Brussels Plays Realpolitik
The question the EU now faces is what it is prepared to do to counter the Russian slings and arrows. There are signs that the bloc is already adapting to the new environment it finds itself in, albeit reluctantly. Significantly, it has taken a leaf out of Russia's playbook by suppressing its democratic scruples and seeking a rapprochement with Belarus, turning a blind eye on the recent brutal excesses of the Moldovan Communist regime, and keeping Armenia and Azerbaijan on side despite their more than patchy democratic records.
The fact that neither Belarus's dictatorial President Alyaksandr Lukashenka nor Moldova's Vladimir Voronin were expected to show up at the Prague summit, bowing to discreet EU pressure to stay away, also attests to the hopes the partner countries invest in the Eastern Partnership.
The best measure of the bloc's success so far -- and the growing habit of autonomy of the eastern capitals -- is the refusal of all six Eastern Partnership countries so far to yield to Russian pressure and recognize the breakaway Georgian provinces of Abkhazia and South Ossetia as independent countries.
The shift in EU thinking is evident in the successive drafts of the Prague summit declaration, seen by RFE/RL. Reflecting an acknowledgment of the varied record of the regimes the EU is dealing with, the document elevates interests above values, and consigns all meaningful political and economic conditionality to the European Neighborhood Policy (ENP), which remains the preeminent vehicle for bilateral relations between the EU and each partner country. The summit declaration makes it quite clear that the Eastern Partnership is an enhancement of the ENP -- reinforcing the impression the EU is putting pragmatism above ideals.
The extent to which the partner countries view ties with the EU as leverage against Russia is reflected in their keen interest in the draft declaration. All were said to have negotiated hard -- if not always successfully -- to promote their views. Georgia and Azerbaijan campaigned for a prominent mention for the principle of territorial integrity, but had to settle for the term "norms of international law." The GUAM (Georgia, Ukraine, Azerbaijan, Moldova) countries also failed to secure an explicit reference to their organization.
The size of the challenge facing the EU can hardly be overstated, however. It was evident in the predictable squabbles among the member states leading up to the summit.
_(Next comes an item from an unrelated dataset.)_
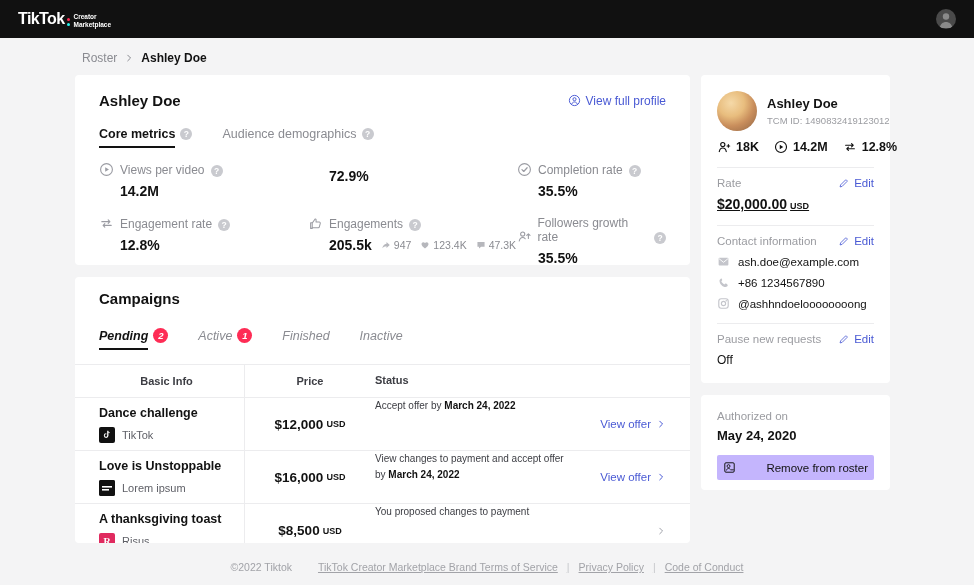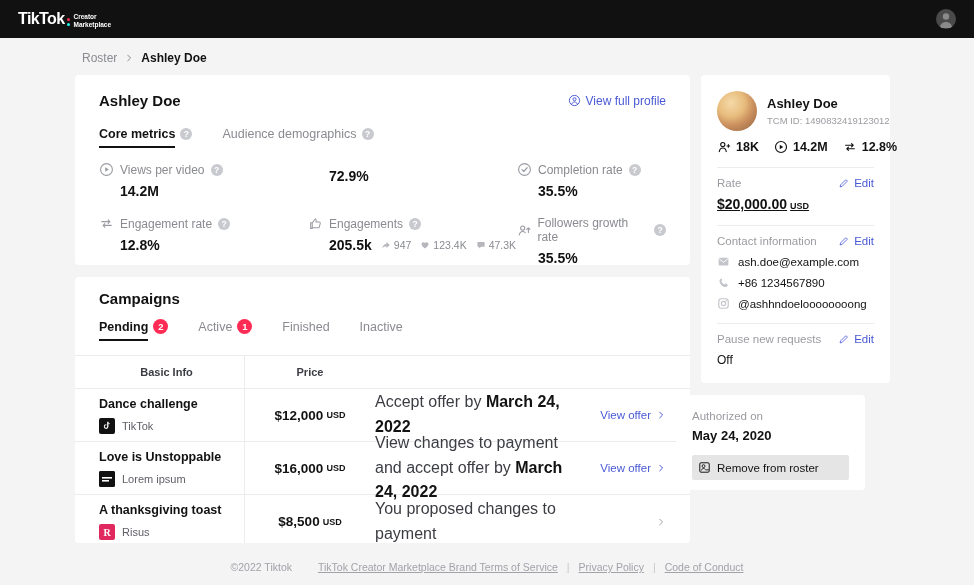"Views per video" .metric-head { align-items: center -> flex-end }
Germany, France, Italy, Spain, Belgium and Portugal all wanted to delete from the initial draft the words "European countries," used in combined reference to all 27 EU member states and the six partners.
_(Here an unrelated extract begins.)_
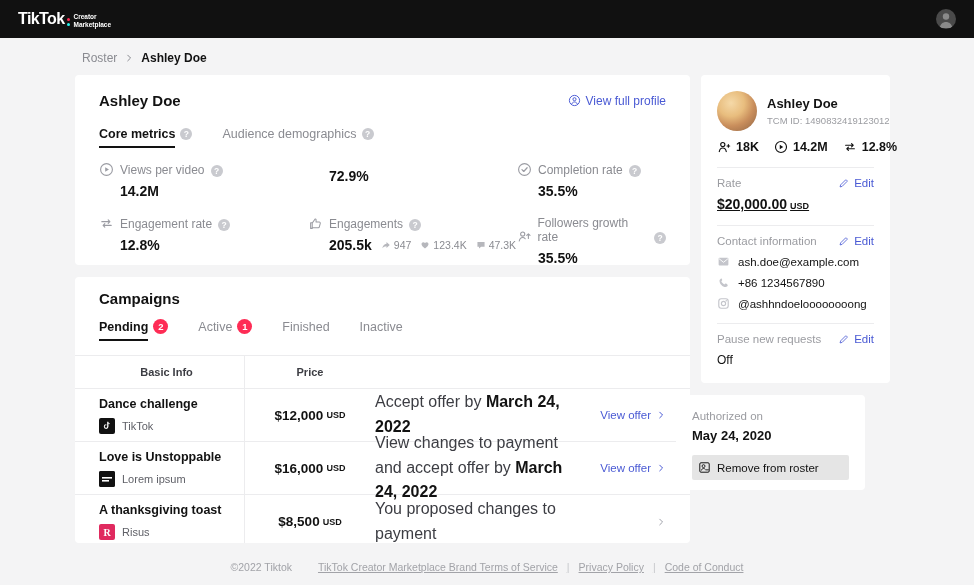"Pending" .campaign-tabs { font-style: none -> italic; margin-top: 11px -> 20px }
The words, which would-be EU members often interpret as a signal of eventual membership, were still there on May 5. But Germany, France, and a number of other countries were successful in inserting the phrase "long-term goal" into the section dealing with visa liberalization, to underscore visa-free travel is far from an imminent prospect.
These and other seemingly minor textual battles represent real major divisions between member states on key foreign-policy issues. They also highlight the degree to which EU foreign policy remains in thrall to member-state national interest.
In another sign of persistent division, neither France nor Spain will be represented by their leaders at the Prague summit, in snubs calculated to underscore the two countries' concern the Eastern Partnership could upstage the EU's stillborn Mediterranean Union for its southern neighbors.